How Submetering Can Help You Save on Building Energy Costs

Facility managers around the country are feeling the pressure to have high performing, modern facilities that operate more efficiently and cost-effectively. Government incentives for greener building practices and dropping costs for energy efficient equipment have spurred a movement in the building industry. As more building owners develop this philosophy, most projects are now designed with at least some energy-saving features. But energy-efficient equipment can only do so much. Ultimately, facility managers are challenged with controlling energy costs of new or existing buildings with variables such as operation times, occupant comfort levels, and equipment operations that play a heavy factor in overall energy usage. But energy metering can give managers the power needed to control energy consumption and reduce overall costs. Learn how submetering works – and how it can help you save up to 30% on your energy costs.

The High Costs of Building Operations

Even as we shift toward renewable sources, energy costs are still a big expense for building managers. Until we can move almost entirely to renewable sources, facility managers will have to adjust operations to account for rising energy costs. Whether it’s for manufacturing, data centers, or an educational facility, buildings have heavy energy loads that must be met. HVAC systems, lighting, computers, and machinery all require large amounts of power, which is why reducing those costs anywhere you can is necessary to offset rising energy costs.

How Your Building Consumes Energy

Reducing energy consumption in a building or facility is the first major step to controlling energy costs. Installing energy efficient HVAC equipment and lighting, supplementing with renewable energy such as PVs, and using Building Automation Systems (BAS) to control energy guzzling systems are all key. But how do you know these things will work as you expect? The most accurate way to control your energy consumption is to measure it using submetering. This allows you to understand and adjust your energy consumption. Metering allows you to monitor everything from lights to computers to HVAC systems to understand how much energy is being consumed.

How Utility Submetering Works

Your building utility meter will show you the overall building energy consumption, but only submetering can provide you with the data you need to make actionable decisions about how your facility uses energy. Submetering on individual pieces of equipment and spaces within your facility can break down energy consumption in time frames as small as a quarter and half hours to give real-time snapshots of energy usage. Submetering devices can then be interconnected to a software so you can view trends and chart areas that need attention. These may be consuming more than the normal amount of energy or wasting energy at night or on weekends. This data can be used to adjust building operations such as HVAC startups and set points, automatic lighting shutoffs, and other areas of high energy consumption.

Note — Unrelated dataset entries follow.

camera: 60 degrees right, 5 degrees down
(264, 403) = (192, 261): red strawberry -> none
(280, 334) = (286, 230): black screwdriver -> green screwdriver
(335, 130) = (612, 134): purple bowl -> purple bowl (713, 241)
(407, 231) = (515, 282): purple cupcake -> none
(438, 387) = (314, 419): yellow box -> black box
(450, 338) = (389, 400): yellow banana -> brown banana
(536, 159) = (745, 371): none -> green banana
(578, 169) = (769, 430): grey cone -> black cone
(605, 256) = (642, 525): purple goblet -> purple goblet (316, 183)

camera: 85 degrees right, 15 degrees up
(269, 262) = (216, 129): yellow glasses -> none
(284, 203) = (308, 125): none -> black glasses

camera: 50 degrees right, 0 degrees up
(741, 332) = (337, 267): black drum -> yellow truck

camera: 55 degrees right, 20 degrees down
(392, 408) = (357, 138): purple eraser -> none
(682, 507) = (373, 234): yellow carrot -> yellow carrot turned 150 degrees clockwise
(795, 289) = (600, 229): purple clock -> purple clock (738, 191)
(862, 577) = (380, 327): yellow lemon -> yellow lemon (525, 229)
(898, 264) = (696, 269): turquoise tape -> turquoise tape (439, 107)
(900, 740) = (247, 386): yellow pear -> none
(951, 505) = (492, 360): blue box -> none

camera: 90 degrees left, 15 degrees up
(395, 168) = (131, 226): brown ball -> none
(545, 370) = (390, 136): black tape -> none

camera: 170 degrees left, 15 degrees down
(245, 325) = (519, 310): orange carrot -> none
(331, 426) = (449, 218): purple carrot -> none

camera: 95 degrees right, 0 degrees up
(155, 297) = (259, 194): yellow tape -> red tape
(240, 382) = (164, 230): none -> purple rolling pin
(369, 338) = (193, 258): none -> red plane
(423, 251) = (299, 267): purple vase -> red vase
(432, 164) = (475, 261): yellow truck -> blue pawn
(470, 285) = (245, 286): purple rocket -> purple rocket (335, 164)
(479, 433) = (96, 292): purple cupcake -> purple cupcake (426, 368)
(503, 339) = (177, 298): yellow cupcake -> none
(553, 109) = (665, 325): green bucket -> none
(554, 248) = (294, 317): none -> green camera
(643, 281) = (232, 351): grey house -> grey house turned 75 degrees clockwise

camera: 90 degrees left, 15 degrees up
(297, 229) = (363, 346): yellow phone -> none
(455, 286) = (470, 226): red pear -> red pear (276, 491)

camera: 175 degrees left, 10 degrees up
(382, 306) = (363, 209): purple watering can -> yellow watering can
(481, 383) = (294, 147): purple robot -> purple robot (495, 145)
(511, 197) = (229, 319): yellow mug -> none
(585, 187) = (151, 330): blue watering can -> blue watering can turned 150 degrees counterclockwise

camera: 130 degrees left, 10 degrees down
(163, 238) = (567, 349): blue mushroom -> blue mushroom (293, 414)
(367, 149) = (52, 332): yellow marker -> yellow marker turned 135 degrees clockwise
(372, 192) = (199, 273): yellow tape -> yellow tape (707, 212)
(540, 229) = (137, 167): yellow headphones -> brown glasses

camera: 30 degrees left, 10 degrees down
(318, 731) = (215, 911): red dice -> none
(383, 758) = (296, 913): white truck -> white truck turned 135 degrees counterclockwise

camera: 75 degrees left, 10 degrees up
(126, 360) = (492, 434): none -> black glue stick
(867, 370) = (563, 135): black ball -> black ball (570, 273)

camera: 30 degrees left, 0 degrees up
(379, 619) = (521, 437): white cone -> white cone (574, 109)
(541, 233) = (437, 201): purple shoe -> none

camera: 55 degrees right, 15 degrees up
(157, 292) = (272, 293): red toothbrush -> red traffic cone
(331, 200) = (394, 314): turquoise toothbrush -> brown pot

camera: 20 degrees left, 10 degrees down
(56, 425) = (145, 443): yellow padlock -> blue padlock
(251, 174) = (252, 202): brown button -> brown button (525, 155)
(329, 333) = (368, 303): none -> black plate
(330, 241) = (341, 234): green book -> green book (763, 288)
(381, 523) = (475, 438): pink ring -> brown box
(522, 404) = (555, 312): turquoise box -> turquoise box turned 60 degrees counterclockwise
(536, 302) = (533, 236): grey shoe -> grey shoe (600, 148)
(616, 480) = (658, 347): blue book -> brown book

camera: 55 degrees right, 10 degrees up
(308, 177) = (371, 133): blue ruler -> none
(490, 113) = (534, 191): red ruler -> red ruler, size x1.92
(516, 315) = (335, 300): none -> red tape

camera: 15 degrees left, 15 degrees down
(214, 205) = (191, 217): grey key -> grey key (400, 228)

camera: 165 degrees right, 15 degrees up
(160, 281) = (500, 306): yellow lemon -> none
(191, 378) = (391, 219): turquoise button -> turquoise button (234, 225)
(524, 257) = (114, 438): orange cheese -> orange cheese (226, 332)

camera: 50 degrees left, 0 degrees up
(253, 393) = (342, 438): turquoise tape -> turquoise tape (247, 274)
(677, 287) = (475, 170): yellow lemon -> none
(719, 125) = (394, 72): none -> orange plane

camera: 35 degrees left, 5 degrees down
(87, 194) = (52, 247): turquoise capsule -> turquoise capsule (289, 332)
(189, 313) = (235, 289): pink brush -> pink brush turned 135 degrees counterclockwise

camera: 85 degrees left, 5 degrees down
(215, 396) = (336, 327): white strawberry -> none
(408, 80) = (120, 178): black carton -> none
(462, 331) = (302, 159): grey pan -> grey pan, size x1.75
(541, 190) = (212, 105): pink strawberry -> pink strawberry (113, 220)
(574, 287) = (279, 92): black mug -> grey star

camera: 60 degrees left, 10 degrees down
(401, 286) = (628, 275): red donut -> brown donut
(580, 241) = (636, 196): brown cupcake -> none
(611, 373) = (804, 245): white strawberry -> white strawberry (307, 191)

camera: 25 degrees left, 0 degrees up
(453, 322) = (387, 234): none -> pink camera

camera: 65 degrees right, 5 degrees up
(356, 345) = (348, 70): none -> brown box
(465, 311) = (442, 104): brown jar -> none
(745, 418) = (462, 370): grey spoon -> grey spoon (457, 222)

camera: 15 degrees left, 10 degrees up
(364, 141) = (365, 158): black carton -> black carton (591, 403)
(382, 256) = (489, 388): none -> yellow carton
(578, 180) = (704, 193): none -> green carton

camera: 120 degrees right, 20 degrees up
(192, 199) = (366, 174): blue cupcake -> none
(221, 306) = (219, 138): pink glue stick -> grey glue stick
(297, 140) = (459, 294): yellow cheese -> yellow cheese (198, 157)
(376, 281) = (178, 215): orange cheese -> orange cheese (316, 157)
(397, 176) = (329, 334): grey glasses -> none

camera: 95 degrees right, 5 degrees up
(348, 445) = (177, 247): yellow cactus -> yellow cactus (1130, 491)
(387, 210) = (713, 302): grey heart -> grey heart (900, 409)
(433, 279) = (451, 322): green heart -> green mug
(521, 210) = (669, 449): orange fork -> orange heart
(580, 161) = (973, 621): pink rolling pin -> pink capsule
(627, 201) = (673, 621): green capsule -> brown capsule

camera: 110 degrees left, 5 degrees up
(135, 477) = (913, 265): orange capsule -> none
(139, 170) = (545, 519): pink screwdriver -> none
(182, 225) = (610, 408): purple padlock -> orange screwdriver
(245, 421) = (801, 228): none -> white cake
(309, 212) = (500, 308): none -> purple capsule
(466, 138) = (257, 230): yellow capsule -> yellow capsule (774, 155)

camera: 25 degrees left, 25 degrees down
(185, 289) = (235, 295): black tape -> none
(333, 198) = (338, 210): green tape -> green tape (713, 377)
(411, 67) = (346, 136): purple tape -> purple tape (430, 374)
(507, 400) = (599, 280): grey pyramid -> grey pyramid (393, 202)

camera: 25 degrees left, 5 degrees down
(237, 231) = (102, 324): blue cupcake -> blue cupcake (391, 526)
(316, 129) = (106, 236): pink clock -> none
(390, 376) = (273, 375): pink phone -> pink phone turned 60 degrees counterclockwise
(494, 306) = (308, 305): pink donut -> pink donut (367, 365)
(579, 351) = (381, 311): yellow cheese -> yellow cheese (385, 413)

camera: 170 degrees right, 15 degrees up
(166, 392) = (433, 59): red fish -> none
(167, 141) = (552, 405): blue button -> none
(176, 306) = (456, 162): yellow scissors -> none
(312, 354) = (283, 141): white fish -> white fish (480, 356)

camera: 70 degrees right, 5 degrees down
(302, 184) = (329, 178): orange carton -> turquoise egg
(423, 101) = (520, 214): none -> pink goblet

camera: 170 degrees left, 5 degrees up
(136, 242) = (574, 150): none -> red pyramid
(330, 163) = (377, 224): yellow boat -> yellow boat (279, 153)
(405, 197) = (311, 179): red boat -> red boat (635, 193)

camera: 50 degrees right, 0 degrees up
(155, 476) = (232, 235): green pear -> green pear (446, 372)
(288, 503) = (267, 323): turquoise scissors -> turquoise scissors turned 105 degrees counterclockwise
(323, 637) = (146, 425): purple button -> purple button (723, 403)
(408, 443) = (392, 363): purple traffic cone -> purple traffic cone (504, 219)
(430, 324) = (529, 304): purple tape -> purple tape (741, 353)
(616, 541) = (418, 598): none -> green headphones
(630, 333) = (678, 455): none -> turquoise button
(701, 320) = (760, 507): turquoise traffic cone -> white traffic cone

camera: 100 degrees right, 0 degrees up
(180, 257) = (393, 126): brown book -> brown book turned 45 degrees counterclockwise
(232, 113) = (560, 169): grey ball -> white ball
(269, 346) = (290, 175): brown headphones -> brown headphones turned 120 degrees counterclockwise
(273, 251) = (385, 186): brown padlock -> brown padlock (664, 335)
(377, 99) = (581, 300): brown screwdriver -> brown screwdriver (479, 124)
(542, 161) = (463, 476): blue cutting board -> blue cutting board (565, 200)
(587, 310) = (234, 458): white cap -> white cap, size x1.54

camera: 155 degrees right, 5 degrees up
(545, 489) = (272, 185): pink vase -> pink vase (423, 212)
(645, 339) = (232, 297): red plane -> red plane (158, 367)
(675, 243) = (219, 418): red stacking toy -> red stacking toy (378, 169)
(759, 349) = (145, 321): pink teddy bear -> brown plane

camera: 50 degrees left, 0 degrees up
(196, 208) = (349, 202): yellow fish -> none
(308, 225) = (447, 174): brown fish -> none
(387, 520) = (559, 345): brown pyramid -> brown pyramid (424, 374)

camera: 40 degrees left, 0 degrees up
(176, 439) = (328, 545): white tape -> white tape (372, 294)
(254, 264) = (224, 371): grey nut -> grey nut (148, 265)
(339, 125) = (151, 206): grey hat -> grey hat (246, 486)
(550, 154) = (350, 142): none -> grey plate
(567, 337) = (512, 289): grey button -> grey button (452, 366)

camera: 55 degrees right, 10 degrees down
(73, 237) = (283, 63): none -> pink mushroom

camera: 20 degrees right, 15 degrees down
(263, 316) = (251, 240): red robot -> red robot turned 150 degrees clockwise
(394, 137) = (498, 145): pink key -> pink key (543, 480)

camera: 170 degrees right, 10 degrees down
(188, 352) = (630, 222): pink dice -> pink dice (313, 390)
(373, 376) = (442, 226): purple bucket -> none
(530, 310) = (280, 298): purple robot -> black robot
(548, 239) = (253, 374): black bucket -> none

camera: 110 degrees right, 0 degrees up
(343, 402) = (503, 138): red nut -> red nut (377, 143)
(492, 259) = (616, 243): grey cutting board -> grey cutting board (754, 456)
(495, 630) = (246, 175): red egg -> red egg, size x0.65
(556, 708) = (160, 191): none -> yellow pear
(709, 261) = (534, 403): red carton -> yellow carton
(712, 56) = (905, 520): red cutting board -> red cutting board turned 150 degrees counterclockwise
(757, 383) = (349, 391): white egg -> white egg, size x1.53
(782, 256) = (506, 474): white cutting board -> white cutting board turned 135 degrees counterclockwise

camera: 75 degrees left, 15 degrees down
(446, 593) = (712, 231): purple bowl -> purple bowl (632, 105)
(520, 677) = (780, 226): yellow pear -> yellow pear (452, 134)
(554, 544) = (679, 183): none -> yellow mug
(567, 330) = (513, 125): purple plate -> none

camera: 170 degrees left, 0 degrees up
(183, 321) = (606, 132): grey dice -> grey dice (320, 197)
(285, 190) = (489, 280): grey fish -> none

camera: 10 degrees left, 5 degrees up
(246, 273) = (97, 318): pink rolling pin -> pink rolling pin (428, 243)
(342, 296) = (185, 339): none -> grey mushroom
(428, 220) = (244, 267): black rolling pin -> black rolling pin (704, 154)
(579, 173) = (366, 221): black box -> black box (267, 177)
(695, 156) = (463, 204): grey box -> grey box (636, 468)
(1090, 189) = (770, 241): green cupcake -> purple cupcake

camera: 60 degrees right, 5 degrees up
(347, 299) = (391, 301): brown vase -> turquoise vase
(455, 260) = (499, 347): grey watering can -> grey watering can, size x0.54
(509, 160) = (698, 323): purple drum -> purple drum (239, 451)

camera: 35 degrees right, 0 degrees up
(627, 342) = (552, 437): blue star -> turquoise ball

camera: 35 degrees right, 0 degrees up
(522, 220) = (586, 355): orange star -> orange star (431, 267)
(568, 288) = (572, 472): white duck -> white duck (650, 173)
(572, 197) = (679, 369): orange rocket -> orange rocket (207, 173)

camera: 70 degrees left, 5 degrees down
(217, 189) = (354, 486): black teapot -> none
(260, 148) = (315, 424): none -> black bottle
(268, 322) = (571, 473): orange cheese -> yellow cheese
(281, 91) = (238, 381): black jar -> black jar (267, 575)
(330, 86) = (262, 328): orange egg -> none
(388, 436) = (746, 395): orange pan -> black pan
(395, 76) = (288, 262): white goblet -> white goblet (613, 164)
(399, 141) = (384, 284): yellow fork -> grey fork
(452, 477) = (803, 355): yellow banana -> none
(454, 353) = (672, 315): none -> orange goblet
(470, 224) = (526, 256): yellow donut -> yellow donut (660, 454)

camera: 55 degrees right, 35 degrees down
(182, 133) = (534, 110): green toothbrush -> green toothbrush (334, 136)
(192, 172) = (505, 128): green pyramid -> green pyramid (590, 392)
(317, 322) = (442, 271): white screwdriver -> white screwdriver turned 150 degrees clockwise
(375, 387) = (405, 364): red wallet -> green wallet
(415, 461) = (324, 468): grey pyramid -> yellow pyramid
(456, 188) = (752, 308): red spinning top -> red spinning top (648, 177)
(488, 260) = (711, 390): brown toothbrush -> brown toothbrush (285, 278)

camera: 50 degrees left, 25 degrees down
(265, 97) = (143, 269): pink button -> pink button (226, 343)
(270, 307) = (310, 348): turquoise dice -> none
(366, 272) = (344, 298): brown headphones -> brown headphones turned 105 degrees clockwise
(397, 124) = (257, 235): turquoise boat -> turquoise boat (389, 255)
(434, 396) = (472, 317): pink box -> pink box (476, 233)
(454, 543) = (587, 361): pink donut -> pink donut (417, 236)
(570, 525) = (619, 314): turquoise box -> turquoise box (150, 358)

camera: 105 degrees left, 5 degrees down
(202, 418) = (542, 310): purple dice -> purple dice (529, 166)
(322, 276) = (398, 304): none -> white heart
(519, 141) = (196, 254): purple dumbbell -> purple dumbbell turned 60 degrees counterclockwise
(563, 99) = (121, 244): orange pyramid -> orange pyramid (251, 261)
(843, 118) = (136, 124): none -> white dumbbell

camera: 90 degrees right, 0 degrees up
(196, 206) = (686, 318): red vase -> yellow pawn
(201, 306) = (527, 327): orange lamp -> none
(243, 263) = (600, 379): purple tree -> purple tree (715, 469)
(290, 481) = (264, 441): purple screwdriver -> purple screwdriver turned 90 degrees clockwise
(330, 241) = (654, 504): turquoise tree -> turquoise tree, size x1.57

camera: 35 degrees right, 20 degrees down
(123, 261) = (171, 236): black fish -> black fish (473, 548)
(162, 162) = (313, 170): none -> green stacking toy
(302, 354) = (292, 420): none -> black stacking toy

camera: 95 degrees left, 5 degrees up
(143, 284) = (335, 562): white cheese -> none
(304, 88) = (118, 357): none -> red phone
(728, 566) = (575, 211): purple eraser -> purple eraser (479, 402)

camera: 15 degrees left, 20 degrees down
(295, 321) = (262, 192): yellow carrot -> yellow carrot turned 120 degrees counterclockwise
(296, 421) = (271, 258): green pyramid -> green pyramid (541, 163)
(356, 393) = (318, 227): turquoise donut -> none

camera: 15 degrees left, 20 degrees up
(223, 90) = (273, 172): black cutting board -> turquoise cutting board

Developing an energy performance plan based on your facility’s energy needs is the first step to reducing energy costs. Using submetering devices can give you the data you need to assess your current consumption and identify areas that need the most control. Finding the largest consumers of energy in your building then allows you to make actionable steps to improve their performance, reduce energy usage, and reallocate energy sources. After a plan is put in place, energy monitoring will allow you see the results in real time, allowing you to make adjustments if one method isn’t working.